> **To do**: Below are entries. Reproduce exactly the lines between the line holding "desde una formulación" and the line holding "consapevolezza della sua provenienza, né deve", inclusive, and only those.

##### Material for this exercise #####

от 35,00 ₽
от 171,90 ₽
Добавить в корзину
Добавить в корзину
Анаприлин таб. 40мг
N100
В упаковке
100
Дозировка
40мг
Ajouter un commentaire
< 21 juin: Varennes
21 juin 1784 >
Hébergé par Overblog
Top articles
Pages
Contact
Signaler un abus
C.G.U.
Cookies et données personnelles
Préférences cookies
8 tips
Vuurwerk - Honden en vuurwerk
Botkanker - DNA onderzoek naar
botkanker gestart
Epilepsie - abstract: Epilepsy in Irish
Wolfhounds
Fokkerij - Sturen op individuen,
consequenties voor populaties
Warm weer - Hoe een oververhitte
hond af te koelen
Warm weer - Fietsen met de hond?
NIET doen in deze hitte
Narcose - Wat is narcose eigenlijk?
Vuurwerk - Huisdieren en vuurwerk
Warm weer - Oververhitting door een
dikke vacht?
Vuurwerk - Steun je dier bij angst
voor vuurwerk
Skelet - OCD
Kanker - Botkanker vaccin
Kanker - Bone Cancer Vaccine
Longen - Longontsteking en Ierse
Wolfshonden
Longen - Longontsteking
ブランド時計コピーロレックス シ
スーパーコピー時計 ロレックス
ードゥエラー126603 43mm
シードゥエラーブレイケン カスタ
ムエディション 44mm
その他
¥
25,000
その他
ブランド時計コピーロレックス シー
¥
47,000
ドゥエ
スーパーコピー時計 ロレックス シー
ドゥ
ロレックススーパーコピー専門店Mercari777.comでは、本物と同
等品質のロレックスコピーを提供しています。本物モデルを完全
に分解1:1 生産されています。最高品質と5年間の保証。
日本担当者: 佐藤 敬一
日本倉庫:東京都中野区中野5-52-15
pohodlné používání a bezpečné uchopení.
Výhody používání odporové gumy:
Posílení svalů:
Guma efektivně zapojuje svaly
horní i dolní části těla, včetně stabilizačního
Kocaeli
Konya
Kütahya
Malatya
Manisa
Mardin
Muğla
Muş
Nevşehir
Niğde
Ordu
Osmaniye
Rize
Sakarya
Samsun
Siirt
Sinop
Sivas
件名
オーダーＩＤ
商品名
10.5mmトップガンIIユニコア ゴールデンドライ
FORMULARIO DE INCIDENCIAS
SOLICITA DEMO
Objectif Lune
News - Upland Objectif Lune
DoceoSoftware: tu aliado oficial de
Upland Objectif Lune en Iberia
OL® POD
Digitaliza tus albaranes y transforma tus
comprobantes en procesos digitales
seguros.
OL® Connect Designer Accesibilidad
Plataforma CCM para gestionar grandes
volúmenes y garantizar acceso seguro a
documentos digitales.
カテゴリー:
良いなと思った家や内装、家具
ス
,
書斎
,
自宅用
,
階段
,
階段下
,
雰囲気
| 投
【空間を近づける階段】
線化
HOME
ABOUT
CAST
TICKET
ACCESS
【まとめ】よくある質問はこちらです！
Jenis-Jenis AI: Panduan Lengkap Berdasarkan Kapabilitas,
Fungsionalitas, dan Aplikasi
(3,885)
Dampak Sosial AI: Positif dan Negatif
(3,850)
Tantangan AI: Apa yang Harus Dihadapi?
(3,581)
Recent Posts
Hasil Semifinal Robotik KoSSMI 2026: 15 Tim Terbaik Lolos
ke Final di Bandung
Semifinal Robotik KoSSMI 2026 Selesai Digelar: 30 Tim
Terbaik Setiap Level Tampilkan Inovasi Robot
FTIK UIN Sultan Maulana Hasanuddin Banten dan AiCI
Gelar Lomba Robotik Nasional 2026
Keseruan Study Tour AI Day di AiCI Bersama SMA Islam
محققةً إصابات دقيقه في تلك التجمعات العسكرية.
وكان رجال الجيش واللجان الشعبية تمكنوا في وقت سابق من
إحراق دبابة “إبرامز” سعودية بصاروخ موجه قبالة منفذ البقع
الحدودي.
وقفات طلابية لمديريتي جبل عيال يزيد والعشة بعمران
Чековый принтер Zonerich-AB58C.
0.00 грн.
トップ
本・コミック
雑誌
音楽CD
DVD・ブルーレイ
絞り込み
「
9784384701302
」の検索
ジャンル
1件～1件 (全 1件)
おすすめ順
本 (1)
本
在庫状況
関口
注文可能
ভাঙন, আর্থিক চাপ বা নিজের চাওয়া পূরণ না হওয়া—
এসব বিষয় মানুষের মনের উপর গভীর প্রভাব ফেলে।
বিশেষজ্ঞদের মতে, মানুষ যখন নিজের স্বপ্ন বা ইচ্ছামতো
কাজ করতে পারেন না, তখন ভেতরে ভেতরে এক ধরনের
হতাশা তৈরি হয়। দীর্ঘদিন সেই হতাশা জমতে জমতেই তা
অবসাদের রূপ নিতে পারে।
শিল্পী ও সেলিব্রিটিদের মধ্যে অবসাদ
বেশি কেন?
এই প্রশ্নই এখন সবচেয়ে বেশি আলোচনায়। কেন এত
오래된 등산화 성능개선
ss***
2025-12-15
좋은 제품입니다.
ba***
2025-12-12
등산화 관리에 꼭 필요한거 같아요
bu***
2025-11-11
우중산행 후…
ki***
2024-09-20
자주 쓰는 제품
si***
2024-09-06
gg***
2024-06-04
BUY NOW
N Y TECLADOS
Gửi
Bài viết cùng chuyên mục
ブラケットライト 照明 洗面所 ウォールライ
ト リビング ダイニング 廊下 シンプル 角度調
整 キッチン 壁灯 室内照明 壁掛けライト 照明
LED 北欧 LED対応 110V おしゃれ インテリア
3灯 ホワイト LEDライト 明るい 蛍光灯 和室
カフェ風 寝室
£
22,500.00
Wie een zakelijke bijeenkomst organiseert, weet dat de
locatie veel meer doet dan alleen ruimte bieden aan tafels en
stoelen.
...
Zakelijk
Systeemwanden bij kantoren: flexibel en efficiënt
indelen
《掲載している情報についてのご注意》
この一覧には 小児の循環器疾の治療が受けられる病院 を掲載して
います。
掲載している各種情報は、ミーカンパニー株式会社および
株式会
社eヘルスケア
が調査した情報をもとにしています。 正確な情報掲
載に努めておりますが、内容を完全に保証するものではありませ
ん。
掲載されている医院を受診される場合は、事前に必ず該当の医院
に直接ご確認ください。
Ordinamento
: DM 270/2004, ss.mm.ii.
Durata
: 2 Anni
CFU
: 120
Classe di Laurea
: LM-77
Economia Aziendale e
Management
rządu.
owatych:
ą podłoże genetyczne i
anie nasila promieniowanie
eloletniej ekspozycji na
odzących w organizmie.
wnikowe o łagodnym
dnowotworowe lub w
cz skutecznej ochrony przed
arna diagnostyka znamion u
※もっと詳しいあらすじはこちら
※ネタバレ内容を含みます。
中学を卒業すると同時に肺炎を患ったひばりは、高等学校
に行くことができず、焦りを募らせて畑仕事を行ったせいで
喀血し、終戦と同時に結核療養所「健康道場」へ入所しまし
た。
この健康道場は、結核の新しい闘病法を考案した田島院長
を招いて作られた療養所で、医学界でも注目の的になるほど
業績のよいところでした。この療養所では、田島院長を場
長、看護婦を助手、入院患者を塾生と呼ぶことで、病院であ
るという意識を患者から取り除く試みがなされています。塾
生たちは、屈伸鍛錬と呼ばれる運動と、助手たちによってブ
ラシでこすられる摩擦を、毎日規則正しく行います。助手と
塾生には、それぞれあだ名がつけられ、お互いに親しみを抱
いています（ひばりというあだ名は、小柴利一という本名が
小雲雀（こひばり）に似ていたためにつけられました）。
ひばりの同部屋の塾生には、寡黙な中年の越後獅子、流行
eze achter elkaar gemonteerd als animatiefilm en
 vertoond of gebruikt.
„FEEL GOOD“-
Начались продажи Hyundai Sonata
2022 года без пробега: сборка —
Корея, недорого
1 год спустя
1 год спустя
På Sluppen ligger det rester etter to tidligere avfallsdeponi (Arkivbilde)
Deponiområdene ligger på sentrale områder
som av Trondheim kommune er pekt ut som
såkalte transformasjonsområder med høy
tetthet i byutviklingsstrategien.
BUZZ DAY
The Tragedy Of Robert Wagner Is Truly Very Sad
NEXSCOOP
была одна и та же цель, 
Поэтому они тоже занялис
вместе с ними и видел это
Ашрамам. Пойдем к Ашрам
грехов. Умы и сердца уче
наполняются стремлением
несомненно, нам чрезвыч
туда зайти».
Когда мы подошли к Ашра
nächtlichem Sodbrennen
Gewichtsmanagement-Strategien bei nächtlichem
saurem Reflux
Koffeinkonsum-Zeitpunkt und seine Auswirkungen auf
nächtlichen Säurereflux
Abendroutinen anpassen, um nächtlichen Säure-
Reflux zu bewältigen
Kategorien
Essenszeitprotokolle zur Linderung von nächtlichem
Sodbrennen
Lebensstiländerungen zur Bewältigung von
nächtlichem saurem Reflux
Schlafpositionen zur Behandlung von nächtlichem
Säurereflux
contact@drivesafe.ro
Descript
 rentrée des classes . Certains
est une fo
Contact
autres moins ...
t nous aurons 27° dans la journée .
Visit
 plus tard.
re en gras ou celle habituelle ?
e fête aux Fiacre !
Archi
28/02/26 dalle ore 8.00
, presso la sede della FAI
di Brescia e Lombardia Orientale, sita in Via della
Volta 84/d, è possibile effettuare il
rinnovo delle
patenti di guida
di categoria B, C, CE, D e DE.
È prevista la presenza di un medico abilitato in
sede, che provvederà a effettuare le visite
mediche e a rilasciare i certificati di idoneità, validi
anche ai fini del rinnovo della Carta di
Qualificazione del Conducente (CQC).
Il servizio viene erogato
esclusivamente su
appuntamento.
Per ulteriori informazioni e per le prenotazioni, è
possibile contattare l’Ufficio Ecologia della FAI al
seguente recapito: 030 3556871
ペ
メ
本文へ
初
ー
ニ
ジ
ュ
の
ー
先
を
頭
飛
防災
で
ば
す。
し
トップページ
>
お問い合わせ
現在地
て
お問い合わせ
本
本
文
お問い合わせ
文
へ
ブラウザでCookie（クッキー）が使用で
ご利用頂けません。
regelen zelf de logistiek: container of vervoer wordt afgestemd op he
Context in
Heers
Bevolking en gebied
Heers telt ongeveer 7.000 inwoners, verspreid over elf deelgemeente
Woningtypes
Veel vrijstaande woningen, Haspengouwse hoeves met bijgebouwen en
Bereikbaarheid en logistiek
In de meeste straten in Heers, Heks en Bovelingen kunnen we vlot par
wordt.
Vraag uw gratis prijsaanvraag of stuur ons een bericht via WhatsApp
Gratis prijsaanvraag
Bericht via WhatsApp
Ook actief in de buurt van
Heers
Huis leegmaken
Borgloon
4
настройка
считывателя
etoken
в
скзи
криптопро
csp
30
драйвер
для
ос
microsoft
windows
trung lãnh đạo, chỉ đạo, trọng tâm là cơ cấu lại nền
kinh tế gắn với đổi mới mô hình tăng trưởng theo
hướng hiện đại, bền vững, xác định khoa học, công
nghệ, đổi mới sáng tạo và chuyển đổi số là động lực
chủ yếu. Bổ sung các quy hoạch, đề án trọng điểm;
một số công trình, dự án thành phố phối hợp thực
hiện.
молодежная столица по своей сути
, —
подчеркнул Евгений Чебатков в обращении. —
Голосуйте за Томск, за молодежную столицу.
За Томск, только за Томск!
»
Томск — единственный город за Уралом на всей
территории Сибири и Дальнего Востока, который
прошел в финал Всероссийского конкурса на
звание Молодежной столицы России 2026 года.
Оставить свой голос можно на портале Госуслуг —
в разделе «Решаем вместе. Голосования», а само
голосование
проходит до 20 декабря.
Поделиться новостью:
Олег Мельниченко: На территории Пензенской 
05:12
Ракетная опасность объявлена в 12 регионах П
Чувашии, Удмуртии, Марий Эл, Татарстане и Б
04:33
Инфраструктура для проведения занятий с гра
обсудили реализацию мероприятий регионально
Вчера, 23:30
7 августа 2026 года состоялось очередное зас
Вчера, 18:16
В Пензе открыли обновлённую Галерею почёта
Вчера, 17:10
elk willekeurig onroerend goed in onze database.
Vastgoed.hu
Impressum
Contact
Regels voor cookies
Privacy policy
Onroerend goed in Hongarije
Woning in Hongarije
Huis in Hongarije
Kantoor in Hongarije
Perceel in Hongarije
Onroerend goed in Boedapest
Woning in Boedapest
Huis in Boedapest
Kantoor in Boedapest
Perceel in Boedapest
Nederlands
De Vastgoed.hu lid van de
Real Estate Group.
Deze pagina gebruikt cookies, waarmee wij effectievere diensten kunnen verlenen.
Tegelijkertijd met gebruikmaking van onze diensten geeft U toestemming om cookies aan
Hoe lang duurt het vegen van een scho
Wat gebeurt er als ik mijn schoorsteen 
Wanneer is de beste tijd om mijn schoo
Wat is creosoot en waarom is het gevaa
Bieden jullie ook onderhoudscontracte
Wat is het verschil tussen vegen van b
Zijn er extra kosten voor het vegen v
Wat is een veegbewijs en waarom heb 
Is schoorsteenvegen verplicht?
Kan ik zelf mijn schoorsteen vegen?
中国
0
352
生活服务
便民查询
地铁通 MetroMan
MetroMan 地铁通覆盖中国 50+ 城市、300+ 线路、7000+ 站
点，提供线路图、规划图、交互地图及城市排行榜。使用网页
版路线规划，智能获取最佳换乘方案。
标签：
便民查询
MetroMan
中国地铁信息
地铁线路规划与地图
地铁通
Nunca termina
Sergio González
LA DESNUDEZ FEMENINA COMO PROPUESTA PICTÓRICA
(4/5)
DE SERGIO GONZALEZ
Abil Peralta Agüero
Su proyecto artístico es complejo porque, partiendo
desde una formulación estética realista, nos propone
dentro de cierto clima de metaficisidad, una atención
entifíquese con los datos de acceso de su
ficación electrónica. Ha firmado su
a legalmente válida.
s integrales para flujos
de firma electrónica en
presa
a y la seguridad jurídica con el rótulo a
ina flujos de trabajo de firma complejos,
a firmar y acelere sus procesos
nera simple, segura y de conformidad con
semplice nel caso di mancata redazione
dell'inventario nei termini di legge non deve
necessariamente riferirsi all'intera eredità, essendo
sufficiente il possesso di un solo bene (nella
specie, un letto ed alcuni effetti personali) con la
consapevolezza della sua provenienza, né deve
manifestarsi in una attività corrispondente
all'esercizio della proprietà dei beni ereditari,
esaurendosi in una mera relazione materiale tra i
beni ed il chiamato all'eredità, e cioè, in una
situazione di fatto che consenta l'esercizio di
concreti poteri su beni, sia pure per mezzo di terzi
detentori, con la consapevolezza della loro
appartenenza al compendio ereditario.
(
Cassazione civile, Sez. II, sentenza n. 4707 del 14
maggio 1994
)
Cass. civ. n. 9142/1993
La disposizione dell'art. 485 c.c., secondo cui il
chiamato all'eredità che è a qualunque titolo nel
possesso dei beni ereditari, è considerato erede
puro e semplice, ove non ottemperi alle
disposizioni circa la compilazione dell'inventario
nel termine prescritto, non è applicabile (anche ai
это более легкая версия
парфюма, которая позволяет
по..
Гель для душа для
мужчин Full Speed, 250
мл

#####

> **Solution to the problem**:
desde una formulación estética realista, nos propone
dentro de cierto clima de metaficisidad, una atención
entifíquese con los datos de acceso de su
ficación electrónica. Ha firmado su
a legalmente válida.
s integrales para flujos
de firma electrónica en
presa
a y la seguridad jurídica con el rótulo a
ina flujos de trabajo de firma complejos,
a firmar y acelere sus procesos
nera simple, segura y de conformidad con
semplice nel caso di mancata redazione
dell'inventario nei termini di legge non deve
necessariamente riferirsi all'intera eredità, essendo
sufficiente il possesso di un solo bene (nella
specie, un letto ed alcuni effetti personali) con la
consapevolezza della sua provenienza, né deve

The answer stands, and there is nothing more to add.